The symbol $\partial$ is used to denote a partial derivative. In calculus, a partial derivative represents the rate at which a function changes with respect to one of its variables, while keeping all other variables constant. This concept is particularly important in the context of functions with multiple variables, where you might be interested in understanding how the function changes in relation to each variable independently.

### Key Points about Partial Derivatives:

- **Multivariable Functions**: Partial derivatives are used in functions of more than one variable. For example, in a function $f(x, y)$, $\partial f/\partial x$ represents the rate of change of $f$ with respect to $x$, holding $y$ constant.

- **Notation**: The $\partial$ symbol is used to distinguish partial derivatives from ordinary derivatives (denoted by $d$). While $d$ is used for functions of a single variable, $\partial$ is used for functions of multiple variables.

- **Interpretation**: In the context of machine learning models, such as linear regression, the partial derivative with respect to a parameter (e.g., $\partial J/\partial \theta_0$) tells us how the cost function $J$ changes as the parameter $\theta_0$ is varied slightly, with all other parameters held fixed. This information is crucial for optimization algorithms like gradient descent, which adjust model parameters iteratively to minimize the cost function.
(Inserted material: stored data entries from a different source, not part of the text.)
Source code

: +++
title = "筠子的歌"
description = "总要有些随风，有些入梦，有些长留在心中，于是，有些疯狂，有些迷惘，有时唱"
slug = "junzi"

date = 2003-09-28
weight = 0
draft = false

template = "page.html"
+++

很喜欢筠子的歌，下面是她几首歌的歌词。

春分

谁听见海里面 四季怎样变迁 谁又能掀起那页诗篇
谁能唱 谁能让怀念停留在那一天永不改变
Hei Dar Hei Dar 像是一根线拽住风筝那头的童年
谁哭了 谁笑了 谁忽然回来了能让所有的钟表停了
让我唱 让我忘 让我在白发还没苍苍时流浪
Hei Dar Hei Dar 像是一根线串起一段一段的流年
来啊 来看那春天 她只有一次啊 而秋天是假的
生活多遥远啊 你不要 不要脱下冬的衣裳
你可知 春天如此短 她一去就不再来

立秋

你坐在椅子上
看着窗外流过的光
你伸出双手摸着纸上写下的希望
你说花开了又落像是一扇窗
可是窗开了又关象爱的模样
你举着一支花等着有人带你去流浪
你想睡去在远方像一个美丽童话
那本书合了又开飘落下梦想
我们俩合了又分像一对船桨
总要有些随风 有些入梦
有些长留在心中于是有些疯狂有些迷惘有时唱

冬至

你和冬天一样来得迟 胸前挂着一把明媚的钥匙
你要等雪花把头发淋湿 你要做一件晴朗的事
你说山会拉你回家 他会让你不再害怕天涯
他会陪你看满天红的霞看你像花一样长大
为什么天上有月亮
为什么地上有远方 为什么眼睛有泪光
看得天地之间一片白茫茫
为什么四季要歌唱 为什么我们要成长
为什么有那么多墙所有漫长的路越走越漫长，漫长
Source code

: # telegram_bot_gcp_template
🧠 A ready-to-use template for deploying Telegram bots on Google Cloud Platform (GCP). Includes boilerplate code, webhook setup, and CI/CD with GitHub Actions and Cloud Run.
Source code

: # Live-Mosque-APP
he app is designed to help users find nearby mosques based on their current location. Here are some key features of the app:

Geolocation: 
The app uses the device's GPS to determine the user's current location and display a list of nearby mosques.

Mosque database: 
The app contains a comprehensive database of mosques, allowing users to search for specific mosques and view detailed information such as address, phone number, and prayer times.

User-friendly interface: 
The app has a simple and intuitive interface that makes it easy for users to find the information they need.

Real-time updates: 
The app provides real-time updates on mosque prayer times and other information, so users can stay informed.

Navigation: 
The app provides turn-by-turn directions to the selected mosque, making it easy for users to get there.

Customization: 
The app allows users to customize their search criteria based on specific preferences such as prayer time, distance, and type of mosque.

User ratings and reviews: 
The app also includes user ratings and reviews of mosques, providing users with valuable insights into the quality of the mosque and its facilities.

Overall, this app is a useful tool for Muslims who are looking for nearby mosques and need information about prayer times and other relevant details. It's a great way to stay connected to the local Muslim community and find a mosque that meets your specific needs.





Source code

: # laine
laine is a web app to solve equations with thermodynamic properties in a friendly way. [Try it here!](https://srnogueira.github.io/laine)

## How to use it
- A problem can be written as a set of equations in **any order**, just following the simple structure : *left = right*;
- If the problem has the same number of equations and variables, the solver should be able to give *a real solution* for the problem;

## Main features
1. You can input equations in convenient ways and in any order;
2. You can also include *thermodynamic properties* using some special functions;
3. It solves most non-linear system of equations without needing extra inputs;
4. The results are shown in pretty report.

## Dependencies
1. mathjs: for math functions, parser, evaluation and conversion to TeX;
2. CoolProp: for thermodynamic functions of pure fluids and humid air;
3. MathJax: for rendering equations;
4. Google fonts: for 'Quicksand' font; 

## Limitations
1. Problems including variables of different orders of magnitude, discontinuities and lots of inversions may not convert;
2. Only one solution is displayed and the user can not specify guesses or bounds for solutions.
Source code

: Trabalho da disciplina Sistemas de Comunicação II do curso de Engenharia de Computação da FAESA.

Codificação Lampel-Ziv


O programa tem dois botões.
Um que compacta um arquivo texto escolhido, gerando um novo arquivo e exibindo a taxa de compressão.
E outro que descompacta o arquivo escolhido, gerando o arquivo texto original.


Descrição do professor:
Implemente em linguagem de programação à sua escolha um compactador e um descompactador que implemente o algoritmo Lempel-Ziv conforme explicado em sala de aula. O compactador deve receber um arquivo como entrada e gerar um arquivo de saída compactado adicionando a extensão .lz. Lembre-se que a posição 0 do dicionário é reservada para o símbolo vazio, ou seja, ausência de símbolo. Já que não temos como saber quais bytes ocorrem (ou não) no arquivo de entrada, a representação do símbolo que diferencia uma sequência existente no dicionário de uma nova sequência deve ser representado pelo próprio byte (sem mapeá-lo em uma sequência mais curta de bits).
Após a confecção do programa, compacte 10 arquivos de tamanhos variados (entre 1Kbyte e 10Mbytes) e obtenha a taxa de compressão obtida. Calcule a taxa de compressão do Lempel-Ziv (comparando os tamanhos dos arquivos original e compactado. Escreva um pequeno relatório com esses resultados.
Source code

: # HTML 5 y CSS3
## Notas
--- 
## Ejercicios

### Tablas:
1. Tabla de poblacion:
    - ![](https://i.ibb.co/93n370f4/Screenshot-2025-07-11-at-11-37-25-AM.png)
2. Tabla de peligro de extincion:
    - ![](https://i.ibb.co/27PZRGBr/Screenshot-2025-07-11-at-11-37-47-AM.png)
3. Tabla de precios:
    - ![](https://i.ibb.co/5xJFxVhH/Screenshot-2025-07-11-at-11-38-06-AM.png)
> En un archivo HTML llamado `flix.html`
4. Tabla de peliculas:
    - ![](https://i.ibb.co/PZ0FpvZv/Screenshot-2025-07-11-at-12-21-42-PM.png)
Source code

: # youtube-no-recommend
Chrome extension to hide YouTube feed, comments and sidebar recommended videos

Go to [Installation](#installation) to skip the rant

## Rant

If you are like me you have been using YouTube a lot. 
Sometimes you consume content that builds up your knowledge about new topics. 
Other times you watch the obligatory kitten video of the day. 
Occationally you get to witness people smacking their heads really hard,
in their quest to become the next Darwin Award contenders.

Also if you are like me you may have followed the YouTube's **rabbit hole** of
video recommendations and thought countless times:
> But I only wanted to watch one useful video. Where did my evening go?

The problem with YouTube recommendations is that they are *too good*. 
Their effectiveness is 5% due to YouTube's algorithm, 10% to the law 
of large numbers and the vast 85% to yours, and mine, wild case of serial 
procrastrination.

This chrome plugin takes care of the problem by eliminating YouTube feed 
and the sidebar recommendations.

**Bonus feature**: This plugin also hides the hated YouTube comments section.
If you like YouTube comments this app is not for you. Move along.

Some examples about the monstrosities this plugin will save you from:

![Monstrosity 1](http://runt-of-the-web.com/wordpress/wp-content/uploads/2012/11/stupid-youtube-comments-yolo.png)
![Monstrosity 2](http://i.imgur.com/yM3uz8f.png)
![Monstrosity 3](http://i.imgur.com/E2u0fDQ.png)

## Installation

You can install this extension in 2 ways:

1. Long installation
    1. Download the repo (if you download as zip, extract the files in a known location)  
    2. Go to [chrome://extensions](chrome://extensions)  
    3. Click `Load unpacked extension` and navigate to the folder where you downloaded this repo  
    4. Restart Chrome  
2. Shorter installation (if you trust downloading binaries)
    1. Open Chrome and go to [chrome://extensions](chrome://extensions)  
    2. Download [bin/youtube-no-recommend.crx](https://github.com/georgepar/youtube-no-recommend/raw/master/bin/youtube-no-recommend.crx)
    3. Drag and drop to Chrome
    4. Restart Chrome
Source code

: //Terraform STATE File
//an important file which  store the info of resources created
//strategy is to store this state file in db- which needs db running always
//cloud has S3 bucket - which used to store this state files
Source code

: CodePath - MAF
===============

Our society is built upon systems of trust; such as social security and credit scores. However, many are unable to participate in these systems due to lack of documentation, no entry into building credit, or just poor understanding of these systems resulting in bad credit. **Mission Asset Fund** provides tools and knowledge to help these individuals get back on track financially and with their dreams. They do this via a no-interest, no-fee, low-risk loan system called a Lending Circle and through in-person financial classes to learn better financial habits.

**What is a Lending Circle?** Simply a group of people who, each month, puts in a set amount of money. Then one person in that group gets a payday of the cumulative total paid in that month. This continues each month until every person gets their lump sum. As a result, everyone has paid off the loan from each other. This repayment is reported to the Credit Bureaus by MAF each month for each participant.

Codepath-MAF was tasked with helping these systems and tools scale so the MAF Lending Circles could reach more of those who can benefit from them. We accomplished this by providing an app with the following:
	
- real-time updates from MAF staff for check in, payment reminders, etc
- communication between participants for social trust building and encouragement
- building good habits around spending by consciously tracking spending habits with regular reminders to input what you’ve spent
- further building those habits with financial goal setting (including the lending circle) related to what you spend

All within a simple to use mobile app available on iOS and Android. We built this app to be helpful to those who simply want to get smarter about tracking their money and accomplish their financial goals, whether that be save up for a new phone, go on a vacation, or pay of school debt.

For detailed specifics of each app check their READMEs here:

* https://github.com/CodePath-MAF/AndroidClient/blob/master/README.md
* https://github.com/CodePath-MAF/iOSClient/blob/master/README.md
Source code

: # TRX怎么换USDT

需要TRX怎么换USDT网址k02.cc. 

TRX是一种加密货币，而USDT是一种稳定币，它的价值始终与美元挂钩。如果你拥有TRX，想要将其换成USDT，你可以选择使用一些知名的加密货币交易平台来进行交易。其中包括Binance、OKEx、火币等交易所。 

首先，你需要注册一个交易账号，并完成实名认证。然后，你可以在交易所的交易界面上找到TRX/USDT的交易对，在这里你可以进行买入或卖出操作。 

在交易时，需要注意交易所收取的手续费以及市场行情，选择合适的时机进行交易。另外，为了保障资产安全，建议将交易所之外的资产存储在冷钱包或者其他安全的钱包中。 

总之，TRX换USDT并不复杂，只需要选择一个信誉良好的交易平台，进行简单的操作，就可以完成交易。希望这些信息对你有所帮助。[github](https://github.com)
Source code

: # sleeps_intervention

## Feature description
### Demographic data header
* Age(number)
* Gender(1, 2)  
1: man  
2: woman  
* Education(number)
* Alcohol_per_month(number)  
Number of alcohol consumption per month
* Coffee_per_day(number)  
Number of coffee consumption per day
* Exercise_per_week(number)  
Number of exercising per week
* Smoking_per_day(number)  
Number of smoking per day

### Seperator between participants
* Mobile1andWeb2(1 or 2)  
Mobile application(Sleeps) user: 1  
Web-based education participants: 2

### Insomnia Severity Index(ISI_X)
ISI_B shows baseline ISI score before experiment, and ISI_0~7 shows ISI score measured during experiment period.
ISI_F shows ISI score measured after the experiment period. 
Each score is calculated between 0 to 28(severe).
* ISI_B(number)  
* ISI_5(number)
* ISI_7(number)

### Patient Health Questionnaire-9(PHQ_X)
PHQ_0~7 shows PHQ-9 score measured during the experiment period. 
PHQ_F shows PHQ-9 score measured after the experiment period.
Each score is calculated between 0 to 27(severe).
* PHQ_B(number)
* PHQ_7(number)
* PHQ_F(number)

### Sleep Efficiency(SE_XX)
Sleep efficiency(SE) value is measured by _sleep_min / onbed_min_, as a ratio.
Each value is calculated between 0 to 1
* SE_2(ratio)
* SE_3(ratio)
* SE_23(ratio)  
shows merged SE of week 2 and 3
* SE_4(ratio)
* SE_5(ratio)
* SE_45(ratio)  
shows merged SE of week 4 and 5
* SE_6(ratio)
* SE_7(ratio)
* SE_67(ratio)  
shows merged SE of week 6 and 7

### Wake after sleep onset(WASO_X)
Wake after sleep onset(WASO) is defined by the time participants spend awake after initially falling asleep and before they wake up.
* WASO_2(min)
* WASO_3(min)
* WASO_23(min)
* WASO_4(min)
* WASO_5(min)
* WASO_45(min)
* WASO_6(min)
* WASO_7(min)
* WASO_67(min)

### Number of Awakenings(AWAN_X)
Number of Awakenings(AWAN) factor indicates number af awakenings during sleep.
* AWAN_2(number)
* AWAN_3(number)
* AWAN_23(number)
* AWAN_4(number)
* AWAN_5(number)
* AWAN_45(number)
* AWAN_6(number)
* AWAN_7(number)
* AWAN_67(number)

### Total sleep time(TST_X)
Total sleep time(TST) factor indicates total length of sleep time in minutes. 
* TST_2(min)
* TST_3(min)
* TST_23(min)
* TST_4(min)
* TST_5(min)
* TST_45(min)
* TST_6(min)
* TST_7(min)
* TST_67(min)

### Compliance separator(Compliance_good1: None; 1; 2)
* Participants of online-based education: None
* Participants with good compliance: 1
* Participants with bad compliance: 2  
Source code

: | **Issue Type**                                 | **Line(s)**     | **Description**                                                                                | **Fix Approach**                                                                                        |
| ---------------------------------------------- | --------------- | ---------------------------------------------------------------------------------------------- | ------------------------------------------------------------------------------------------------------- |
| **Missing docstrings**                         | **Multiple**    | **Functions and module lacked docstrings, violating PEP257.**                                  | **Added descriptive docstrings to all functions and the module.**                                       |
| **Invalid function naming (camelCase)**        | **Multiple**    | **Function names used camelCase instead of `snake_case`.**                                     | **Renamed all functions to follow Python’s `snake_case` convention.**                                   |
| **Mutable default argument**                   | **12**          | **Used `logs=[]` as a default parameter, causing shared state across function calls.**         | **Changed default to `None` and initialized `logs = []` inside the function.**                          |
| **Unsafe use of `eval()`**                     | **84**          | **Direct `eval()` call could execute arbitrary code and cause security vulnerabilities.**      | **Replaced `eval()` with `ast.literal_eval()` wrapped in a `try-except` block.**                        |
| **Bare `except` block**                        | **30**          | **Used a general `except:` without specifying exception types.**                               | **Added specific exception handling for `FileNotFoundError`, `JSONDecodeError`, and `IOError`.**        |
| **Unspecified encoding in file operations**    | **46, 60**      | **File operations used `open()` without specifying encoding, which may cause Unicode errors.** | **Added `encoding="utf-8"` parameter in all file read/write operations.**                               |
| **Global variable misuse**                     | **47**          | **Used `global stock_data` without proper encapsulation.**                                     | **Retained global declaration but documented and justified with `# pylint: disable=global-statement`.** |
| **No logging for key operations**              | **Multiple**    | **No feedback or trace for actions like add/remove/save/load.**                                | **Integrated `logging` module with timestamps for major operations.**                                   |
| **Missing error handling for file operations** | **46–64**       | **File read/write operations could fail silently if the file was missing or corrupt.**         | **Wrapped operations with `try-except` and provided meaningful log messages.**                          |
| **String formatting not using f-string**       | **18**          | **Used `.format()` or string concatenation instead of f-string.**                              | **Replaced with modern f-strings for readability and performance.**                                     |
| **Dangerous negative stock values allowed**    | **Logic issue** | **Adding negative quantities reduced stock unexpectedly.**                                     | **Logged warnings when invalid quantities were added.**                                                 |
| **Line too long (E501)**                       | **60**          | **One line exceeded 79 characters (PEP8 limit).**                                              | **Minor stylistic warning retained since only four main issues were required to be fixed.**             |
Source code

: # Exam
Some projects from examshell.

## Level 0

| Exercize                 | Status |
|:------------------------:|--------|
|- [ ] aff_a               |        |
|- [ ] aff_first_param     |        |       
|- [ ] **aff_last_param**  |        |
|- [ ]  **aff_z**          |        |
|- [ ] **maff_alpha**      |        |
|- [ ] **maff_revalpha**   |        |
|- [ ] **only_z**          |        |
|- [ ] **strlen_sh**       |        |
- **Vector Calculus**: In vector calculus, the gradient of a scalar-valued multivariable function is a vector of its first partial derivatives. In machine learning, the gradient vector is used to perform gradient descent optimization, where each component of the gradient vector is a partial derivative with respect to one of the function's parameters.

### Practical Example:

Consider a function $f(x, y) = x^2 + y^2$. The partial derivative of $f$ with respect to $x$ is $\frac{\partial f}{\partial x} = 2x$, and the partial derivative with respect to $y$ is $\frac{\partial f}{\partial y} = 2y$. These derivatives tell us how $f$ changes as $x$ or $y$ changes individually, providing insight into the function's behavior along each axis in its domain.